* Aim of the exercise
Gather from the records below every line that contains the string "sont", copying each one in full.

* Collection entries
BEGIN

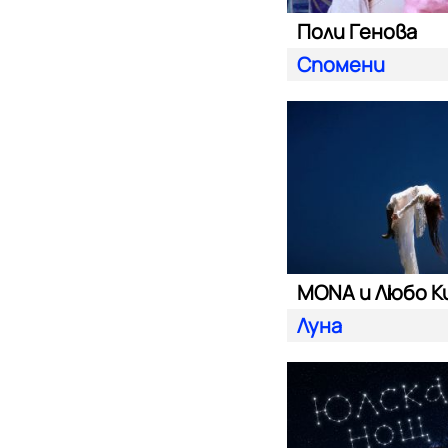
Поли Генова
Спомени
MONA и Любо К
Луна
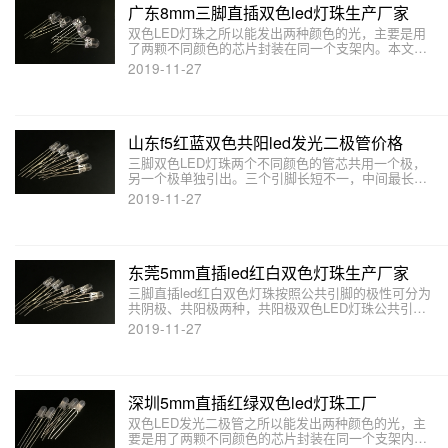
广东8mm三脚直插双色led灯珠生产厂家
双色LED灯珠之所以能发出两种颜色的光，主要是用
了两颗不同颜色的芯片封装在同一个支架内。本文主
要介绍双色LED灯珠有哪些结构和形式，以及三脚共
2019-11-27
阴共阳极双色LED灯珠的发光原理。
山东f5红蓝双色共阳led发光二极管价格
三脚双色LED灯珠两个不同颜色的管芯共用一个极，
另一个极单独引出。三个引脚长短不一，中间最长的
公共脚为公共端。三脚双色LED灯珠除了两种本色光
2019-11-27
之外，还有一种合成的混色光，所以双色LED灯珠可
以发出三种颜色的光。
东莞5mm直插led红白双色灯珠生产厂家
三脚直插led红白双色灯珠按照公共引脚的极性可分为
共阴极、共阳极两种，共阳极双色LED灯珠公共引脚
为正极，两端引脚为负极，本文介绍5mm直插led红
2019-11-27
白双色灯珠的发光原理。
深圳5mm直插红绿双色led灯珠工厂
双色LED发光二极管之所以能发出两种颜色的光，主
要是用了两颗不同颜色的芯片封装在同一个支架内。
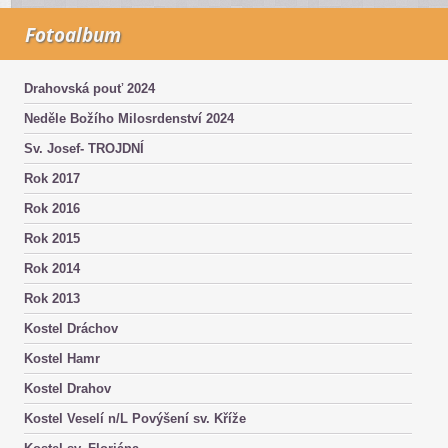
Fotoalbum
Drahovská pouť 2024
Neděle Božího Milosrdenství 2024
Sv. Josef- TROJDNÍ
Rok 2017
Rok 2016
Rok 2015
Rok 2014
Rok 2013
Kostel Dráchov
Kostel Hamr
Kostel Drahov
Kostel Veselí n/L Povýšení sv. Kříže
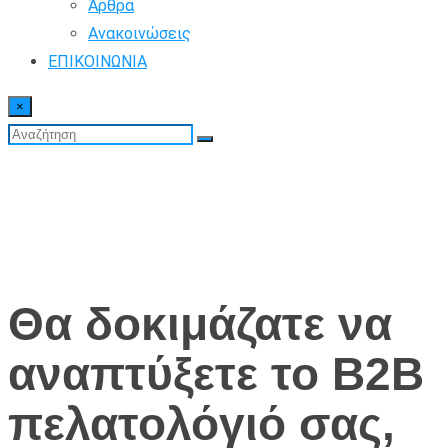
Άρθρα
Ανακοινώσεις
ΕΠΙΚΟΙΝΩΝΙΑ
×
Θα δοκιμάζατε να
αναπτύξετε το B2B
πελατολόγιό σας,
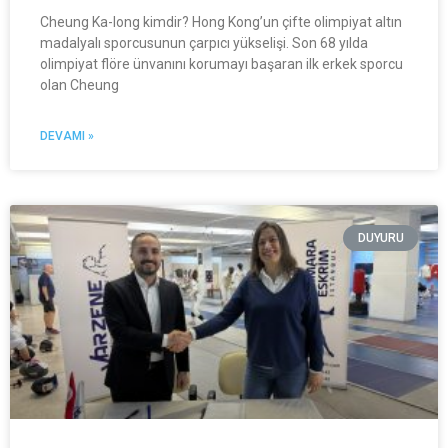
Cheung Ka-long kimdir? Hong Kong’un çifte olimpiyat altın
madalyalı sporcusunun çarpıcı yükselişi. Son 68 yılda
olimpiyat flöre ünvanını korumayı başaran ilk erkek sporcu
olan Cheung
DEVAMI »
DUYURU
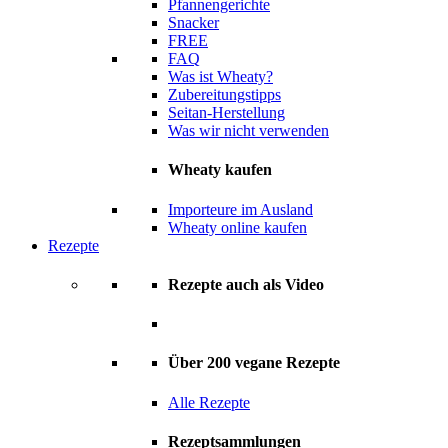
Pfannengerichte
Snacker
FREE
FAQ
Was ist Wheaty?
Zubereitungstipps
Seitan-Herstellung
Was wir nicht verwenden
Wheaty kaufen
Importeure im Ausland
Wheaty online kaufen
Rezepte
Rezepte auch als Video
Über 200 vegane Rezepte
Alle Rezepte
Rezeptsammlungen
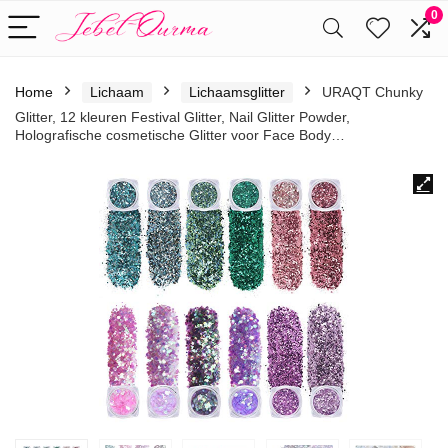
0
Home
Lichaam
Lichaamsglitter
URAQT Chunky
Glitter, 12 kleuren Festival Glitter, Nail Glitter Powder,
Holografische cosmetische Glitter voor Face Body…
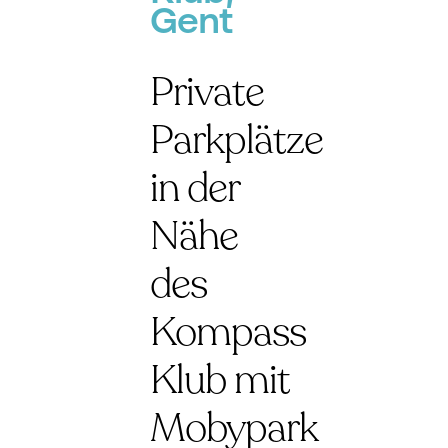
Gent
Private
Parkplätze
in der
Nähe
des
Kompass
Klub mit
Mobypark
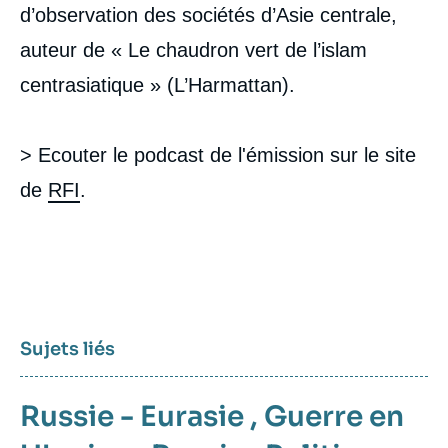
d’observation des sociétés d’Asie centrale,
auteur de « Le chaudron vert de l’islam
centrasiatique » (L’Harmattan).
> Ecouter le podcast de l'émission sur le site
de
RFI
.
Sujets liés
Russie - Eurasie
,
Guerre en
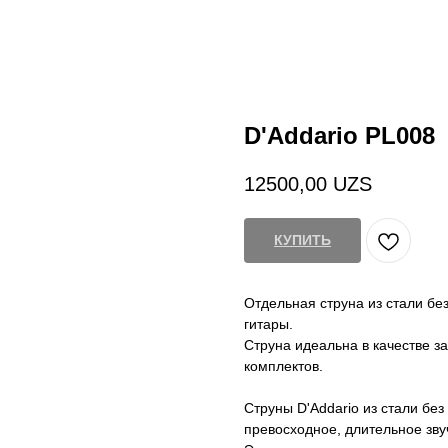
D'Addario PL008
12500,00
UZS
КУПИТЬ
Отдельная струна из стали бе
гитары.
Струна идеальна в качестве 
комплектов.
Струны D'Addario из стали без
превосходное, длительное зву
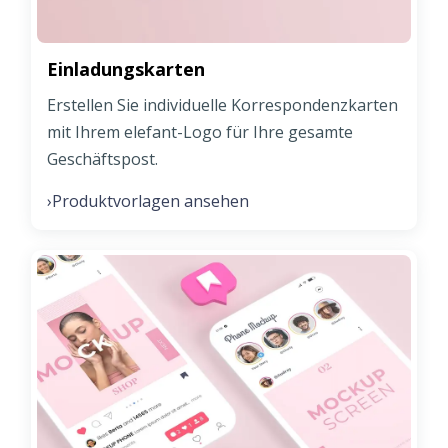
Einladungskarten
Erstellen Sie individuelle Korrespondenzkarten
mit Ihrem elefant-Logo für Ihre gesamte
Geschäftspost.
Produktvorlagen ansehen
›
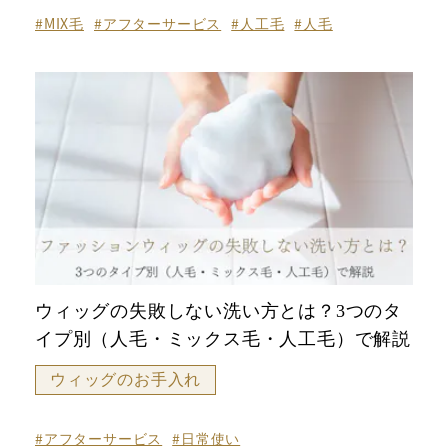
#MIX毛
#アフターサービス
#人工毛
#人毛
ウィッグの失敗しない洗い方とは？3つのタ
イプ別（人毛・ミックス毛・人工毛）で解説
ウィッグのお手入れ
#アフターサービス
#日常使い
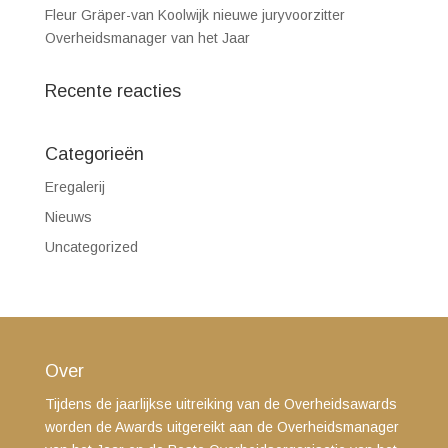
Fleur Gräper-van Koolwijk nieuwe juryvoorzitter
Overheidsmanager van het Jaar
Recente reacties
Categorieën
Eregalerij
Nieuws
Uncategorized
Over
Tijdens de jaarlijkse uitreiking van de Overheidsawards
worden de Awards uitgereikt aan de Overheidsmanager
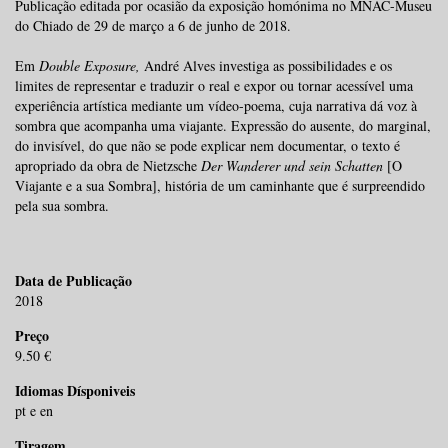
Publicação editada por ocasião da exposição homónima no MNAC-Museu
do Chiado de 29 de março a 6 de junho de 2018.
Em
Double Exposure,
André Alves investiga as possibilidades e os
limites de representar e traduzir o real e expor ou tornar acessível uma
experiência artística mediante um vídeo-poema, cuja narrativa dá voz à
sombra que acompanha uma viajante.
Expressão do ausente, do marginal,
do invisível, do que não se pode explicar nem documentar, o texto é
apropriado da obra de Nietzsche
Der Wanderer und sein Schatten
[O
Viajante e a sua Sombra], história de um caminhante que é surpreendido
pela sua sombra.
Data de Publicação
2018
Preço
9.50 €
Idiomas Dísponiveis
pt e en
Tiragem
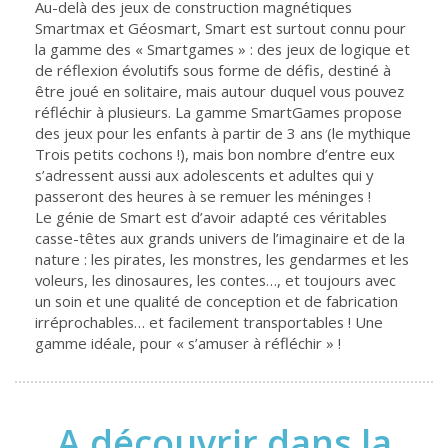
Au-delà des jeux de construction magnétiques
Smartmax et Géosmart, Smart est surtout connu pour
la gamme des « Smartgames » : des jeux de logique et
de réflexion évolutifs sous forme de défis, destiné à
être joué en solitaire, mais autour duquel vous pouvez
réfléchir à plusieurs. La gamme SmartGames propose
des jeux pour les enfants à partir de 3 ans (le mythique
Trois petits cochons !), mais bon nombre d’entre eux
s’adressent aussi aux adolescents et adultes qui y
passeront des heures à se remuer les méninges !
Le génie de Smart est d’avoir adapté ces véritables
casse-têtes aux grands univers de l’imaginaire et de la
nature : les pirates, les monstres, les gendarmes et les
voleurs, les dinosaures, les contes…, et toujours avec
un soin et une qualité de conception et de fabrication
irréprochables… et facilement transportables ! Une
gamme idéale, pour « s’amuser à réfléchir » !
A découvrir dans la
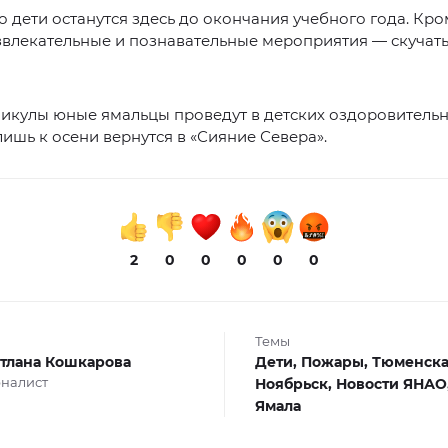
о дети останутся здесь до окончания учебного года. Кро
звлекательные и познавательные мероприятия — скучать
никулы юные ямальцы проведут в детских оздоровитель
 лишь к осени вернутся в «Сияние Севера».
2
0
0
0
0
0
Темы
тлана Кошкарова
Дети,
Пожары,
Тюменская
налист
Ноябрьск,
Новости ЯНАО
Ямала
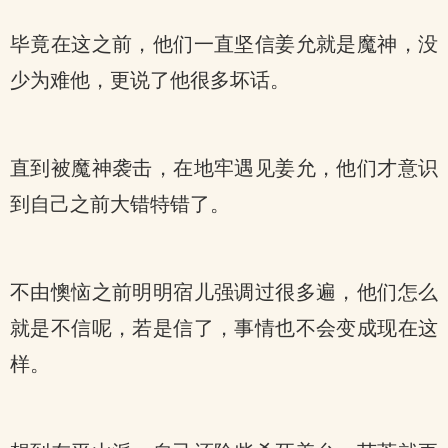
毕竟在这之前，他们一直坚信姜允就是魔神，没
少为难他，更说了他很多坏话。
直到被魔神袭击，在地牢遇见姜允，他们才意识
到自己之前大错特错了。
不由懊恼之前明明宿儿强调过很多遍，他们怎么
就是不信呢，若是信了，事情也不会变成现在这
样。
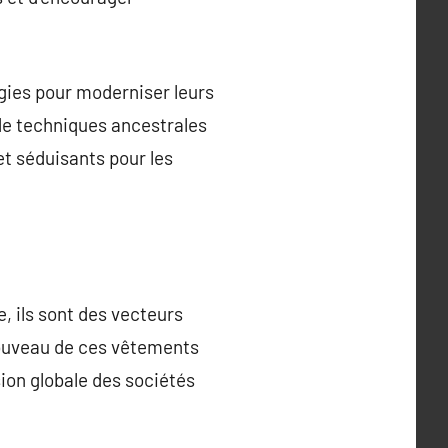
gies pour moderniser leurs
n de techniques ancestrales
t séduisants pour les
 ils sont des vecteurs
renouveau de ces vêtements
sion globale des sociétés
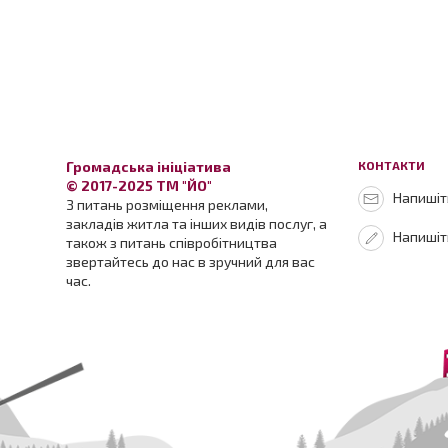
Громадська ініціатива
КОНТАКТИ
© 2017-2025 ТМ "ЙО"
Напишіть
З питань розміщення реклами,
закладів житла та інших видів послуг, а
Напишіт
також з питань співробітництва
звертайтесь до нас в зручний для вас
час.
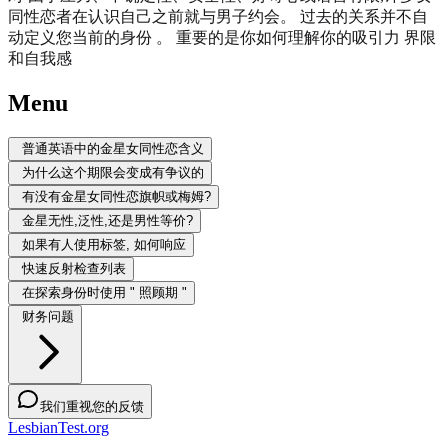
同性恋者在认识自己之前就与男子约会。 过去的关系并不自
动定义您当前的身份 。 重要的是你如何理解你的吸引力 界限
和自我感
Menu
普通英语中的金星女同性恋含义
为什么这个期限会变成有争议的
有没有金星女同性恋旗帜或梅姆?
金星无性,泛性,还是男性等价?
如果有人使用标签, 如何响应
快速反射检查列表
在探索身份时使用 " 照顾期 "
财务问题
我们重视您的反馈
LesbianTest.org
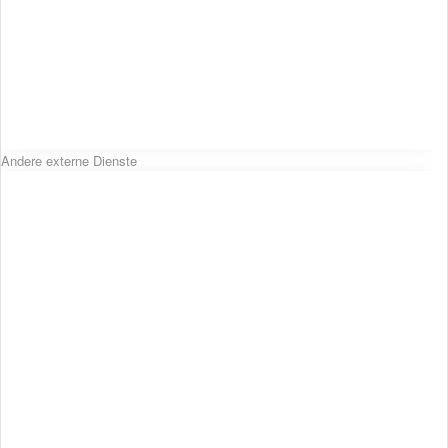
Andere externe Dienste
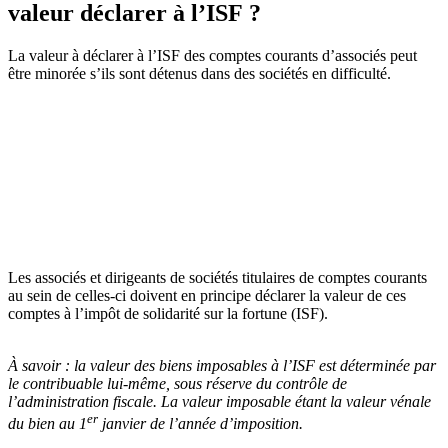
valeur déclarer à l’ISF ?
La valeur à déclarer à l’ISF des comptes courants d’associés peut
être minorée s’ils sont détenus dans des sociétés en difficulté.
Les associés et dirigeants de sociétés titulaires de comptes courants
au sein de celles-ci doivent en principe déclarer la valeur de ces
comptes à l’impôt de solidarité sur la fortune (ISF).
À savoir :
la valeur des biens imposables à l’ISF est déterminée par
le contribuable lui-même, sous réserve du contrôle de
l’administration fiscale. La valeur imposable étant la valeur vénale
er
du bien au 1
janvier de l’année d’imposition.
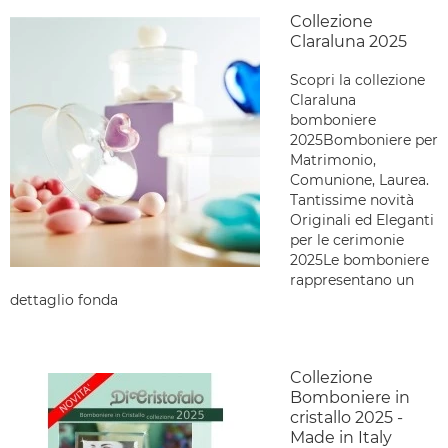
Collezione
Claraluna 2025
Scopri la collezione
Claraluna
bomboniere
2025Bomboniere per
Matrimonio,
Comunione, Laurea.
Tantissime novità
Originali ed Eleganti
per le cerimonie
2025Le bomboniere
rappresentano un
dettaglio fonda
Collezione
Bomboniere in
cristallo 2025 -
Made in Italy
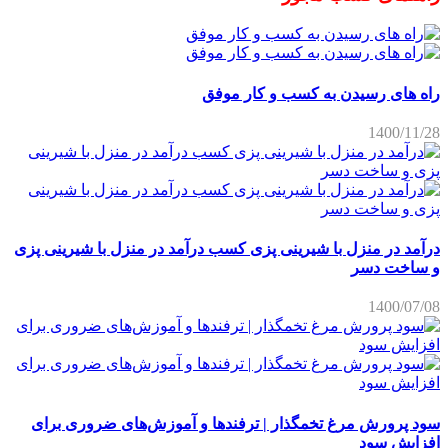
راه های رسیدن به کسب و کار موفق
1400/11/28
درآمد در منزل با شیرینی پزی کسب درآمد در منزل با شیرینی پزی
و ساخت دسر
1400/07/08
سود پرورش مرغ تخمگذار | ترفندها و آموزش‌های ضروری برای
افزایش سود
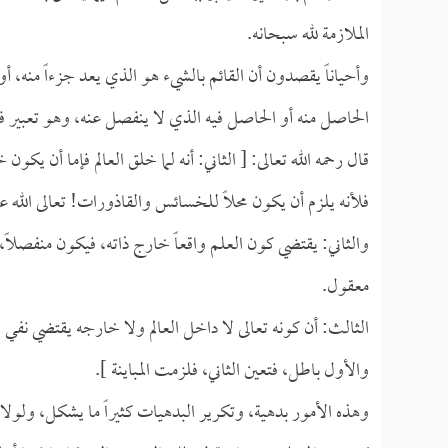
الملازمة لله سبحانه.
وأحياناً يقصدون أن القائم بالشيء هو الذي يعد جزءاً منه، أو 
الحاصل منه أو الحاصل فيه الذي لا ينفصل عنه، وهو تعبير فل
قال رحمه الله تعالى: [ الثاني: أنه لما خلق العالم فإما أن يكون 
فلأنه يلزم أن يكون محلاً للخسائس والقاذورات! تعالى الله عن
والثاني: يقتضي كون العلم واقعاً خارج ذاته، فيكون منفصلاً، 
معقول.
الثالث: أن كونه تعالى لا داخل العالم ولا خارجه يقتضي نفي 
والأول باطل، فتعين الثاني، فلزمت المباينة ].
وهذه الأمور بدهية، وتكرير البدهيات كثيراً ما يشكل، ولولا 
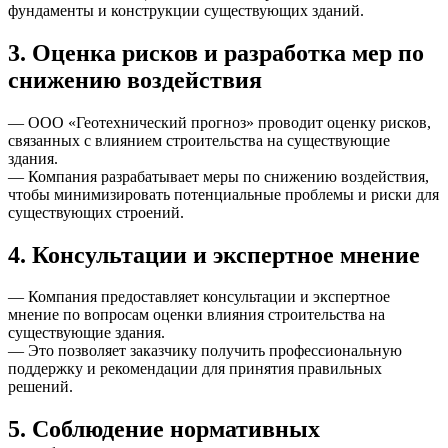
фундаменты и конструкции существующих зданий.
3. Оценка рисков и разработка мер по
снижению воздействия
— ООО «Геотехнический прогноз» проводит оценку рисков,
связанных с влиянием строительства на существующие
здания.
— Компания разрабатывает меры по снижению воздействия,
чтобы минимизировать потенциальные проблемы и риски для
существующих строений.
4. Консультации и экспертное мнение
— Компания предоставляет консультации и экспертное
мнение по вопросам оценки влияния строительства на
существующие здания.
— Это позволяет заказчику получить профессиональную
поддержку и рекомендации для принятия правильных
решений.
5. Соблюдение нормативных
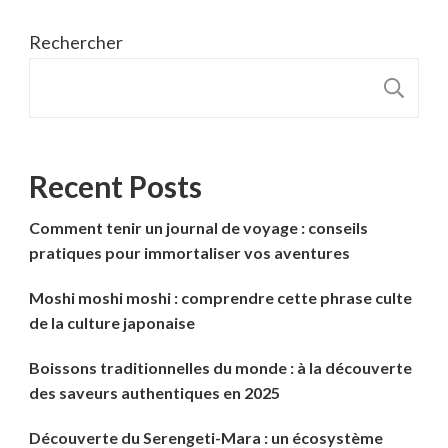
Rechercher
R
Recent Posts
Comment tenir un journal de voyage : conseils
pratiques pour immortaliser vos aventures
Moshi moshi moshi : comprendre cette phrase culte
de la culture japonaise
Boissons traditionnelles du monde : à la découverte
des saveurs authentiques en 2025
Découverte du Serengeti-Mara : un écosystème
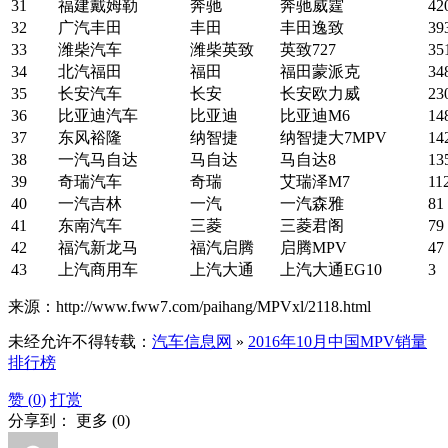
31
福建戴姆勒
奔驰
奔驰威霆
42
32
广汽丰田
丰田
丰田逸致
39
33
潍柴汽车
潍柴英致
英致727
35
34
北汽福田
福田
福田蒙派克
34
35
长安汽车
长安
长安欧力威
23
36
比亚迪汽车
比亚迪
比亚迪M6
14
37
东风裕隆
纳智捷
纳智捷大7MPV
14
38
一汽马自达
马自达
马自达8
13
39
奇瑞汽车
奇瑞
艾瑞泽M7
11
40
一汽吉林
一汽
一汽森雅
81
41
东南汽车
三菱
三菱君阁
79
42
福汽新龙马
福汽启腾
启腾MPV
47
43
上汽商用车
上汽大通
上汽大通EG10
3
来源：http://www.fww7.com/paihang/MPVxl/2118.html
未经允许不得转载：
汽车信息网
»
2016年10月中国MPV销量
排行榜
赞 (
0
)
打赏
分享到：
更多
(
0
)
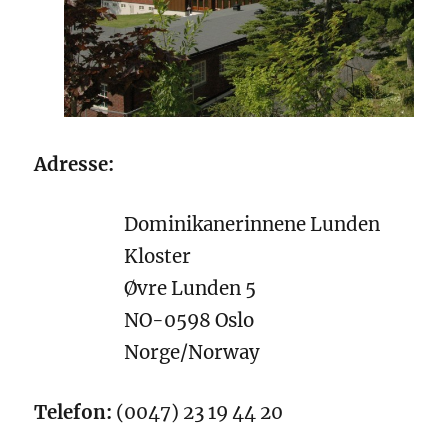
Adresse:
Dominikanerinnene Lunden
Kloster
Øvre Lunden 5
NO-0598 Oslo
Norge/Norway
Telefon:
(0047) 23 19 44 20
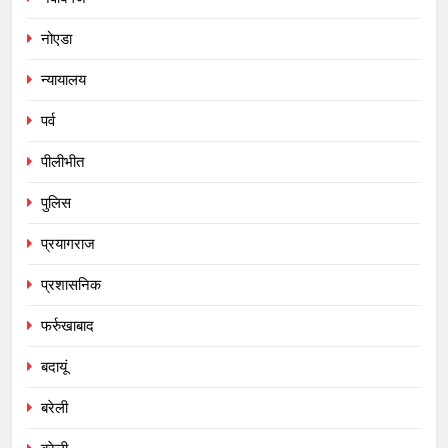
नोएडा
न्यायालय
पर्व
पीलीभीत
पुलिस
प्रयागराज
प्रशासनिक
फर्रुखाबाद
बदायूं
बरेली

END

* Response for this exercise
 ils sont des vecteurs
être minorée s’ils sont détenus dans des sociétés en difficulté.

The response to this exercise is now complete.